:: TASK DIRECTIONS ::
The response should consist of the data reproduced word for word.

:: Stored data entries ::
::::::

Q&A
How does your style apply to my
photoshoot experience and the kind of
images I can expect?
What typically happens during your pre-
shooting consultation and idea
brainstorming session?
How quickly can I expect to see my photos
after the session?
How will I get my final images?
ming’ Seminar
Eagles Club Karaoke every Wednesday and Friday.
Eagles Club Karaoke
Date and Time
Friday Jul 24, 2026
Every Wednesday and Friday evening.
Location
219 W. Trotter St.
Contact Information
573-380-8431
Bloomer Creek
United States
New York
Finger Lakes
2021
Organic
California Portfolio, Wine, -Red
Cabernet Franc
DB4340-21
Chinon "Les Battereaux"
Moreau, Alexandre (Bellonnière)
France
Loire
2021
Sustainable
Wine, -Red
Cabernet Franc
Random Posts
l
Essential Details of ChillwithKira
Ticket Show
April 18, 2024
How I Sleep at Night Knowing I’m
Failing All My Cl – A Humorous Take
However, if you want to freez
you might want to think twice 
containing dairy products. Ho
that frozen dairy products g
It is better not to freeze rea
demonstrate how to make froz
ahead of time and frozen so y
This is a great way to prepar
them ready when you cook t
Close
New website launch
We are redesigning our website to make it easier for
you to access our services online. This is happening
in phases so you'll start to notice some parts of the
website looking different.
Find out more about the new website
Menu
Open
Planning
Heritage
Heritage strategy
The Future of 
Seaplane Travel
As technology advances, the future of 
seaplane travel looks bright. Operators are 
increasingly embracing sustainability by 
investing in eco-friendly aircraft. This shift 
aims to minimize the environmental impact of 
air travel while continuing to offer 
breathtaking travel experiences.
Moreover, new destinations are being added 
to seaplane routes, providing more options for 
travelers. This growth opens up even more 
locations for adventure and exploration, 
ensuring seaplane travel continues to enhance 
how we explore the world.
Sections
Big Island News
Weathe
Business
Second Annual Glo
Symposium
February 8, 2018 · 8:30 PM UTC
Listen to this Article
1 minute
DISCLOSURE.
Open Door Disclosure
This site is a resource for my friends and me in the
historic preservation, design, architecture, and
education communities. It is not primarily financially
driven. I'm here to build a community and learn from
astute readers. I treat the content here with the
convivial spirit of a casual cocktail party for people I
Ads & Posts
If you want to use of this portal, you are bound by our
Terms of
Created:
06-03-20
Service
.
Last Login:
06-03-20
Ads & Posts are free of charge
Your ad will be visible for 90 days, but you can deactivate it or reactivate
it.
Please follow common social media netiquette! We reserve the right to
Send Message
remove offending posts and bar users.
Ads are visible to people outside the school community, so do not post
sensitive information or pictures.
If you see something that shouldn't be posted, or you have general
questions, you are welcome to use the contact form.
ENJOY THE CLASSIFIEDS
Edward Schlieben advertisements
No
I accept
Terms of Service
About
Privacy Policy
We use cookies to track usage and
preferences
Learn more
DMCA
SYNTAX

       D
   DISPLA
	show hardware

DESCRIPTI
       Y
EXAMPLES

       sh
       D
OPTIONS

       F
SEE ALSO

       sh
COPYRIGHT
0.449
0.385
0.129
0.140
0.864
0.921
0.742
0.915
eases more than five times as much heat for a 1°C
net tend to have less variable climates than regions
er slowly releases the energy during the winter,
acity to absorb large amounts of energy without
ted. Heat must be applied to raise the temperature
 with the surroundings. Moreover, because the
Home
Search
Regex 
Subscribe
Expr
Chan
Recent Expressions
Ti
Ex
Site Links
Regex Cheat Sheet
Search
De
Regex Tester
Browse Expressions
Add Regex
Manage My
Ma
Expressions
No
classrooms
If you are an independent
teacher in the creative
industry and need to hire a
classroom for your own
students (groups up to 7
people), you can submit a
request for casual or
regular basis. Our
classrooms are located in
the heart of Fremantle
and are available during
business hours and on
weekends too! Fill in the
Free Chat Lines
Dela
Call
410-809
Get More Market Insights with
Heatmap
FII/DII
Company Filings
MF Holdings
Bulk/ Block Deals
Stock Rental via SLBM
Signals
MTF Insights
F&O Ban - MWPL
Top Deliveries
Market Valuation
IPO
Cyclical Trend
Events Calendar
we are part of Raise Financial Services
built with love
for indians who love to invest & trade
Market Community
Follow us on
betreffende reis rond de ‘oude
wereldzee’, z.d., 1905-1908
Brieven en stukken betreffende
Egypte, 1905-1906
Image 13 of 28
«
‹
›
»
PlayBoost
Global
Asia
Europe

::::::

:: YOUR RESPONSE ::
Q&A
How does your style apply to my
photoshoot experience and the kind of
images I can expect?
What typically happens during your pre-
shooting consultation and idea
brainstorming session?
How quickly can I expect to see my photos
after the session?
How will I get my final images?
ming’ Seminar
Eagles Club Karaoke every Wednesday and Friday.
Eagles Club Karaoke
Date and Time
Friday Jul 24, 2026
Every Wednesday and Friday evening.
Location
219 W. Trotter St.
Contact Information
573-380-8431
Bloomer Creek
United States
New York
Finger Lakes
2021
Organic
California Portfolio, Wine, -Red
Cabernet Franc
DB4340-21
Chinon "Les Battereaux"
Moreau, Alexandre (Bellonnière)
France
Loire
2021
Sustainable
Wine, -Red
Cabernet Franc
Random Posts
l
Essential Details of ChillwithKira
Ticket Show
April 18, 2024
How I Sleep at Night Knowing I’m
Failing All My Cl – A Humorous Take
However, if you want to freez
you might want to think twice 
containing dairy products. Ho
that frozen dairy products g
It is better not to freeze rea
demonstrate how to make froz
ahead of time and frozen so y
This is a great way to prepar
them ready when you cook t
Close
New website launch
We are redesigning our website to make it easier for
you to access our services online. This is happening
in phases so you'll start to notice some parts of the
website looking different.
Find out more about the new website
Menu
Open
Planning
Heritage
Heritage strategy
The Future of 
Seaplane Travel
As technology advances, the future of 
seaplane travel looks bright. Operators are 
increasingly embracing sustainability by 
investing in eco-friendly aircraft. This shift 
aims to minimize the environmental impact of 
air travel while continuing to offer 
breathtaking travel experiences.
Moreover, new destinations are being added 
to seaplane routes, providing more options for 
travelers. This growth opens up even more 
locations for adventure and exploration, 
ensuring seaplane travel continues to enhance 
how we explore the world.
Sections
Big Island News
Weathe
Business
Second Annual Glo
Symposium
February 8, 2018 · 8:30 PM UTC
Listen to this Article
1 minute
DISCLOSURE.
Open Door Disclosure
This site is a resource for my friends and me in the
historic preservation, design, architecture, and
education communities. It is not primarily financially
driven. I'm here to build a community and learn from
astute readers. I treat the content here with the
convivial spirit of a casual cocktail party for people I
Ads & Posts
If you want to use of this portal, you are bound by our
Terms of
Created:
06-03-20
Service
.
Last Login:
06-03-20
Ads & Posts are free of charge
Your ad will be visible for 90 days, but you can deactivate it or reactivate
it.
Please follow common social media netiquette! We reserve the right to
Send Message
remove offending posts and bar users.
Ads are visible to people outside the school community, so do not post
sensitive information or pictures.
If you see something that shouldn't be posted, or you have general
questions, you are welcome to use the contact form.
ENJOY THE CLASSIFIEDS
Edward Schlieben advertisements
No
I accept
Terms of Service
About
Privacy Policy
We use cookies to track usage and
preferences
Learn more
DMCA
SYNTAX

       D
   DISPLA
	show hardware

DESCRIPTI
       Y
EXAMPLES

       sh
       D
OPTIONS

       F
SEE ALSO

       sh
COPYRIGHT
0.449
0.385
0.129
0.140
0.864
0.921
0.742
0.915
eases more than five times as much heat for a 1°C
net tend to have less variable climates than regions
er slowly releases the energy during the winter,
acity to absorb large amounts of energy without
ted. Heat must be applied to raise the temperature
 with the surroundings. Moreover, because the
Home
Search
Regex 
Subscribe
Expr
Chan
Recent Expressions
Ti
Ex
Site Links
Regex Cheat Sheet
Search
De
Regex Tester
Browse Expressions
Add Regex
Manage My
Ma
Expressions
No
classrooms
If you are an independent
teacher in the creative
industry and need to hire a
classroom for your own
students (groups up to 7
people), you can submit a
request for casual or
regular basis. Our
classrooms are located in
the heart of Fremantle
and are available during
business hours and on
weekends too! Fill in the
Free Chat Lines
Dela
Call
410-809
Get More Market Insights with
Heatmap
FII/DII
Company Filings
MF Holdings
Bulk/ Block Deals
Stock Rental via SLBM
Signals
MTF Insights
F&O Ban - MWPL
Top Deliveries
Market Valuation
IPO
Cyclical Trend
Events Calendar
we are part of Raise Financial Services
built with love
for indians who love to invest & trade
Market Community
Follow us on
betreffende reis rond de ‘oude
wereldzee’, z.d., 1905-1908
Brieven en stukken betreffende
Egypte, 1905-1906
Image 13 of 28
«
‹
›
»
PlayBoost
Global
Asia
Europe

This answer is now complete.